Pinsard was born in Nercillac, Department of Charente, in the cognac country of France. He joined the military in 1906 and fought in Morocco as a cavalryman in 2nd Regiment de Spahis.
He then transferred to aviation in May 1912, becoming one of the rare professional military men to become a prewar pilot. He trained as a pilot at Chateau Fort on a Borel pusher two seater aircraft, and proved to be a natural.

In September 1914, he was promoted to adjutant and received his first citation. In October, he participated in a bombing raid that attempted to kill the German Kaiser. He was commissioned in November 1914 because of this bombing raid. It was about this time that he pioneered the use of an aircraft to place an espionage agent behind enemy lines, an act that brought him a second citation.

In February 1915, he fell into German hands and was held prisoner of war when his plane was forced down behind German lines. It took him a month to recover from injuries received in the accident. Thirteen months and several attempts later, Pinsard tunneled under a prison wall to freedom. It took him another two weeks to cross the lines into neutral Switzerland and to repatriate himself on April 10, 1915.

His reward for his daring escape was retraining as a fighter pilot and an assignment to France's foremost fighter squadron, Les Cigognes. By July 1916, he was flying a Nieuport with Squadron N26. On August 7th, in a pioneering close air support role, he made no fewer than six firing passes on German troops attempting to counterattack a French unit. Then he and his three wingmen went on to strafe a train loaded with German troops.

He was made a Chevalier of the Légion d'honneur for this action, the citation read;
"Has shown, under particularly difficult circumstances, exceptional energy and tenacity. Posted to an escadrille de chasse, at his request, he has had numerous combats during the course of which his plane was riddled by bullets. On 7 August 1916, during an infantry attack, he made six strafing runs from a height of 200 meters as German reserves massed for a counter attack. Already cited twice." 

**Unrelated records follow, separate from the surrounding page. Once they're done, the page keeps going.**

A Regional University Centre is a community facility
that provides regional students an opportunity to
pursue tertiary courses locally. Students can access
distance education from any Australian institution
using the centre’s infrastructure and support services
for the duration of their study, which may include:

After a winter's layoff, he resumed his winning way on January 23rd 1917, flying as Commanding Officer of Squadron N78. He became an ace on March 6th, and would continue to fly Nieuports into battle until his 16th victory in June, 1917.
Just one week later, Pinsard crashed and suffered serious injuries. He would be confined to hospital for several months. Upon his recovery, he was appointed commanding officer of Squadron Spa23.
Pinsard was entrusted with the first Spad VII fighter to see combat, on August 23rd, 1917. He painted it black and entitled it, Revanche IV ("Revenge IV").

He picked up his victory count with his 17th triumph on February 20th 1918. With his next win, on May 4th, he began a string that saw him down nine observation balloons in his final decade of wins. Rather remarkably, he had help downing only one of the heavily defended balloons. 
His 27th victory came on August 22nd, 1918. 

Pinsard's Officier de la Légion d'Honneur citation read;
"Incomparable escadrille commander, and at the same time an admirable pilot. Constant example of self-denial, spirit and sacrifice, a model of bravery, audacity and strength. Possesses the highest qualities of a leading pilot. Seriously wounded in 1917, he returned to take his place at the front and continue his glorious exploits, bringing his total to 25 victories. Chevalier de la Légion d'Honneur for feats of war, cited 13 times in army orders."